◆ WORK INSTRUCTION A
In the stored records, rewrite the lines from the one containing "We are honored" through the end of the records, replacing "Bee Pastures" with "Bee Meadows" and leaving everything else unchanged. Leave the pictures out of your answer.

◆ DOCUMENT EXTRACT
_ _ _
UPDATED June 10th, 2009 to incorporate more on lossless Ethernet (was in “read more” section, pulled to front)
Congratulations to everyone who worked on the standard.
The FCoE standard celebrates its one week anniversary today - the T11 standards body ratified FCoE as a standard in FC-BB-5 on Wednesday June 3rd.
I’m not so much an FCoE true believer so much as I am an Ethernet true believer. Coming to EMC from an iSCSI startup – I guess it was in the watercooler :-) As I’ve interacted with more customers, I’ve gained a better understanding on why FCoE is important. It offers a chance for a unified interconnect – covering a gamut of use cases. Since all FCoE adapters are by definition Converged Network adapters – customer can use one, and use it for 10GbE LAN, 10GbE NAS, 10GbE iSCSI, and Fibre Channel via FCoE.
I still stick by the bet I made with Chuck (come on iSCSI!) – he and I disagree often, but boy the conversation is always be fun :-)
http://chucksblog.typepad.com/chucks_blog/2007/10/yes-we-occasion.html
And you can see I’ve been interested in this for some time:
http://virtualgeek.typepad.com/virtual_geek/2008/06/10-gigabit-ethe.html
(BTW – this was June 2008 - was after a couple of months of being “deep dive” introed to what was at that point the very confidential Cisco project codenamed California)
So why is it important? On it’s own – iSCSI does not offer what FCoE brings to the table – a real chance for all current use cases/workloads - to consolidate the networks (by eliminating the “but what about this host here”… excuse) which in turn enables reductions in cable and port count, lower space/power requirements, and enable getting to a “cable once” (at least within major generational changes) model.
This doesn’t mean I’m saying iSCSI is bad or even “not as good” as FCoE. iSCSI is undoubtedly less expensive, and runs on a much, much broader set of equipment. iSCSI is the fastest growing storage segment by a long shot for all these reasons, and is often the protocol of choice for customers with no existing shared storage infrastructure. EMC is (and certainly I count myself in that) a huge iSCSI supporter. However, iSCSI does fundamentally have lossy characteristics (using TCP retransmits for data integrity), longer TCP/IP timeout characteristics and other But, without being able to cover the remaining use cases for FC – there wouldn’t be an opportunity for convergence of transport. FCoE is that opportunity.
UPDATE:
Now, there’s still more work to be done – as St0ragebear pointed out in the comments, and I think it’s worth pulling up to the front part of this article. First of all – now that the T11 standard is complete, there are other steps for it to become an ANSI standard – including a public review period. The bigger point I had originally in the “read more” section, but I will pull up here. Lossless Ethernet (CEE, DCE, IEEE Datacenter Bridging) is still not a standard, and this will take more time. This is an important part of the FCoE idea. The IEEE 802.1Qbb (Priority Flow Control) project is approved, but the standard is not done. You can find more about that here: http://www.ieee802.org/1/pages/dcbridges.html … Now back to the original text….
I’m a glutton for punishment and love this stuff – it’s fascinating to look back at the minutes, see the progress, who’s driving what, seeing company names change (Nuova Systems). You can see that all here: http://www.t11.org/t11/docreg.nsf/gfcoemi?OpenView. It’s an easy way to see who’s driving, who’s participating (and how actively) and who’s following – at least from an engineering and standards standpoint.
_ _ _
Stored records
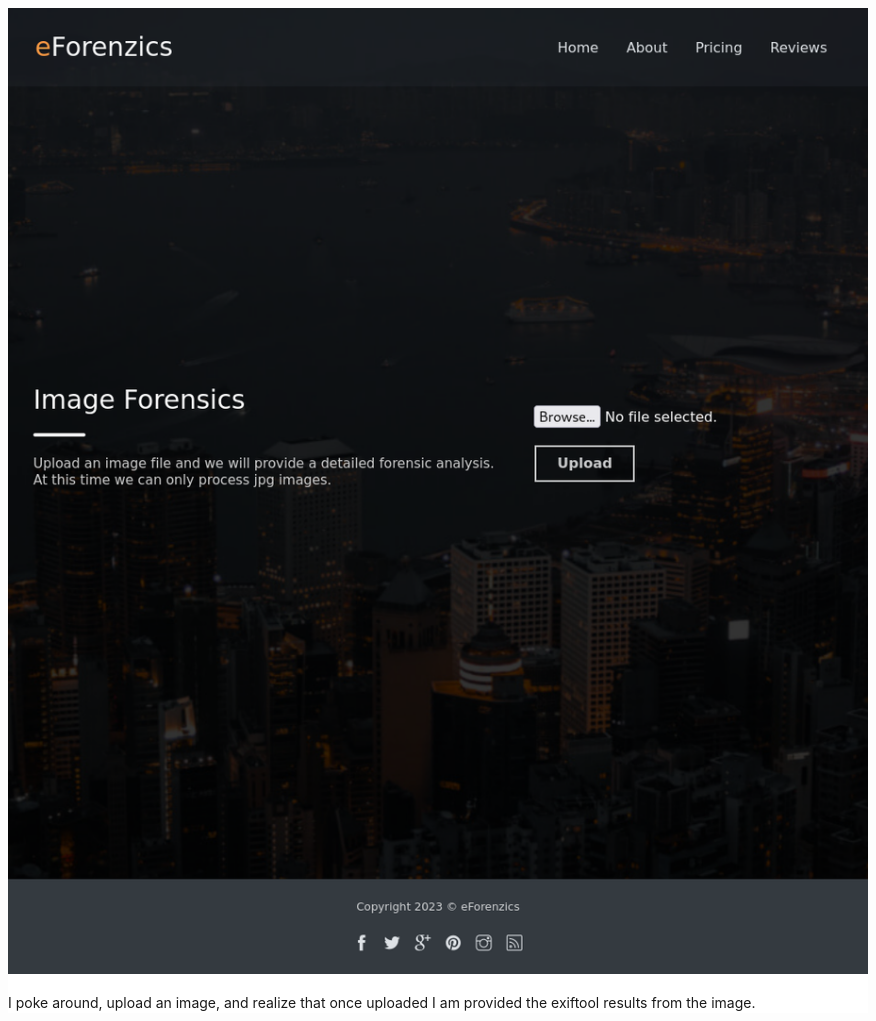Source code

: ![image upload](/img/investigation/Investigation_image_upload.png)

I poke around, upload an image, and realize that once uploaded I am provided the exiftool results from the image.

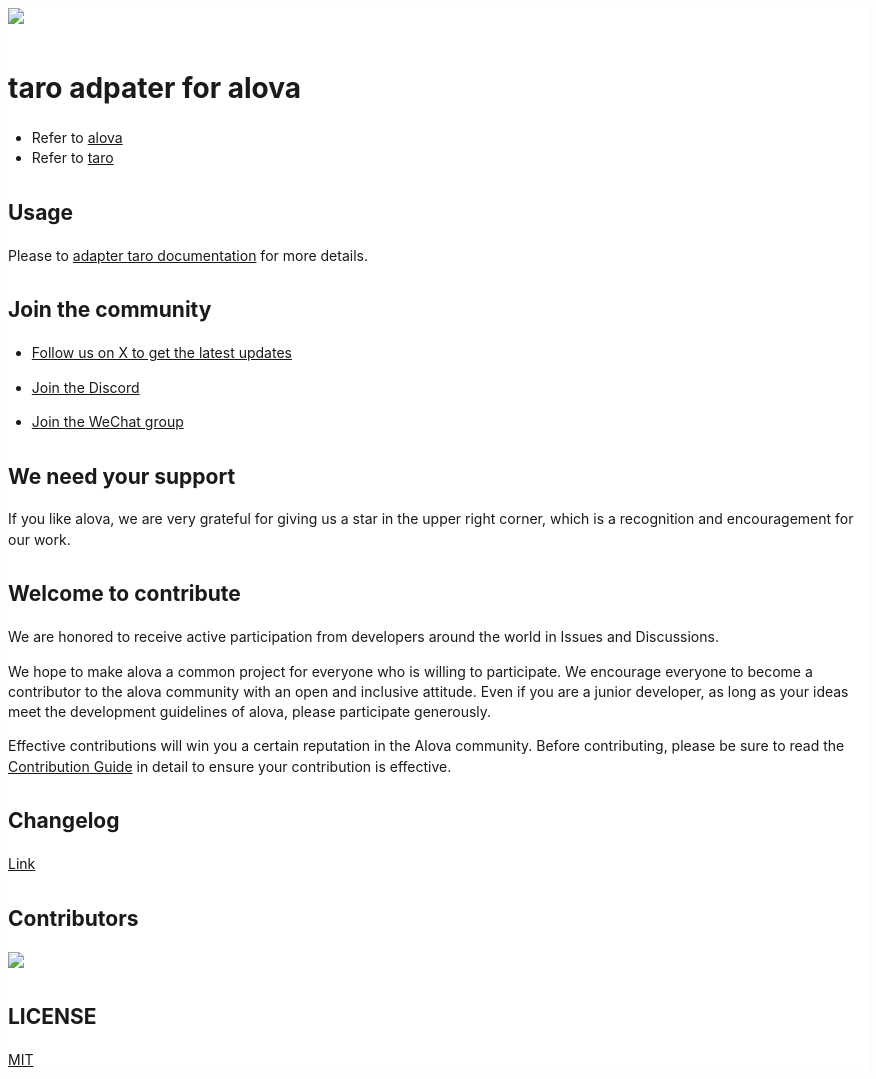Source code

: <img width="100%" src="https://alova.js.org/img/cover.jpg" />

# taro adpater for alova

- Refer to [alova](https://github.com/alovajs/alova)
- Refer to [taro](https://docs.taro.zone/docs)

## Usage

Please to [adapter taro documentation](https://alova.js.org/resource/request-adapter/taro) for more details.

## Join the community

- [Follow us on X to get the latest updates](https://x.com/alovajs)

- [Join the Discord](https://discord.gg/S47QGJgkVb)

- [Join the WeChat group](https://alova.js.org/img/wechat_qrcode.jpg)

## We need your support

If you like alova, we are very grateful for giving us a star in the upper right corner, which is a recognition and encouragement for our work.

## Welcome to contribute

We are honored to receive active participation from developers around the world in Issues and Discussions.

We hope to make alova a common project for everyone who is willing to participate. We encourage everyone to become a contributor to the alova community with an open and inclusive attitude. Even if you are a junior developer, as long as your ideas meet the development guidelines of alova, please participate generously.

Effective contributions will win you a certain reputation in the Alova community. Before contributing, please be sure to read the [Contribution Guide](https://github.com/alovajs/alova/blob/main/CONTRIBUTING.md) in detail to ensure your contribution is effective.

## Changelog

[Link](https://github.com/alovajs/alova/releases)

## Contributors

<a href="https://github.com/alovajs/alova/graphs/contributors">
<img src="https://contrib.rocks/image?repo=alovajs/alova&max=30&columns=10" />
</a>

## LICENSE

[MIT](https://en.wikipedia.org/wiki/MIT_License)
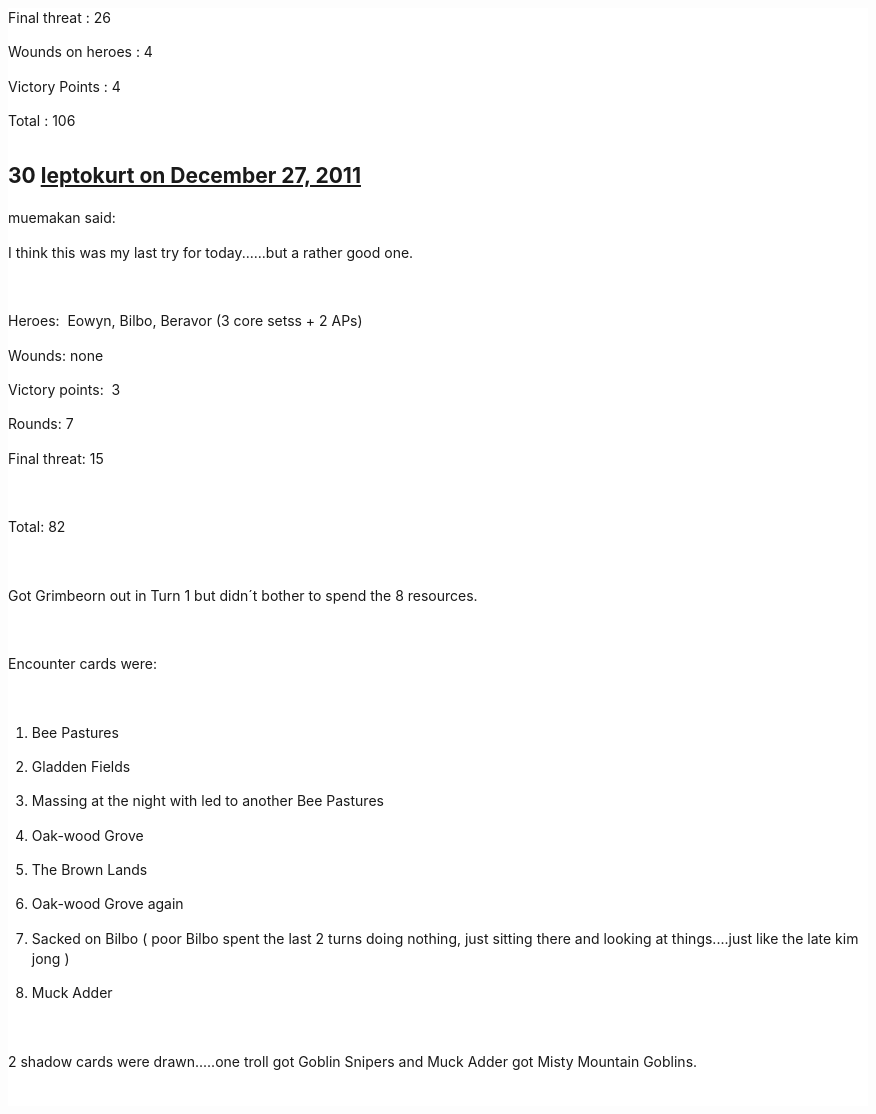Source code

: Final threat : 26

Wounds on heroes : 4

Victory Points : 4

Total : 106

## 30 [leptokurt on December 27, 2011](https://community.fantasyflightgames.com/topic/57996-the-juicebox-lotr-lcg-solo-player-tournament-4-december-25-31-2011-completed/?do=findComment&comment=571707)

muemakan said:

I think this was my last try for today......but a rather good one. 

 

Heroes:  Eowyn, Bilbo, Beravor (3 core setss + 2 APs)

Wounds: none

Victory points:  3

Rounds: 7

Final threat: 15

 

Total: 82

 

Got Grimbeorn out in Turn 1 but didn´t bother to spend the 8 resources.

 

Encounter cards were:

 

1. Bee Pastures

2. Gladden Fields

3. Massing at the night with led to another Bee Pastures

4. Oak-wood Grove

5. The Brown Lands

6. Oak-wood Grove again

7. Sacked on Bilbo ( poor Bilbo spent the last 2 turns doing nothing, just sitting there and looking at things....just like the late kim jong )

8. Muck Adder

 

2 shadow cards were drawn.....one troll got Goblin Snipers and Muck Adder got Misty Mountain Goblins.

 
_ _ _
◆ WORK INSTRUCTION B
According to the FCoE article, in which standards document did the T11 standards body ratify FCoE?

◆ TASK ANSWER A
We are honored to receive active participation from developers around the world in Issues and Discussions.

We hope to make alova a common project for everyone who is willing to participate. We encourage everyone to become a contributor to the alova community with an open and inclusive attitude. Even if you are a junior developer, as long as your ideas meet the development guidelines of alova, please participate generously.

Effective contributions will win you a certain reputation in the Alova community. Before contributing, please be sure to read the [Contribution Guide](https://github.com/alovajs/alova/blob/main/CONTRIBUTING.md) in detail to ensure your contribution is effective.

## Changelog

[Link](https://github.com/alovajs/alova/releases)

## Contributors

<a href="https://github.com/alovajs/alova/graphs/contributors">
<img src="https://contrib.rocks/image?repo=alovajs/alova&max=30&columns=10" />
</a>

## LICENSE

[MIT](https://en.wikipedia.org/wiki/MIT_License)
Source code

: Final threat : 26

Wounds on heroes : 4

Victory Points : 4

Total : 106

## 30 [leptokurt on December 27, 2011](https://community.fantasyflightgames.com/topic/57996-the-juicebox-lotr-lcg-solo-player-tournament-4-december-25-31-2011-completed/?do=findComment&comment=571707)

muemakan said:

I think this was my last try for today......but a rather good one. 

 

Heroes:  Eowyn, Bilbo, Beravor (3 core setss + 2 APs)

Wounds: none

Victory points:  3

Rounds: 7

Final threat: 15

 

Total: 82

 

Got Grimbeorn out in Turn 1 but didn´t bother to spend the 8 resources.

 

Encounter cards were:

 

1. Bee Meadows

2. Gladden Fields

3. Massing at the night with led to another Bee Meadows

4. Oak-wood Grove

5. The Brown Lands

6. Oak-wood Grove again

7. Sacked on Bilbo ( poor Bilbo spent the last 2 turns doing nothing, just sitting there and looking at things....just like the late kim jong )

8. Muck Adder

 

2 shadow cards were drawn.....one troll got Goblin Snipers and Muck Adder got Misty Mountain Goblins.

◆ TASK ANSWER B
FC-BB-5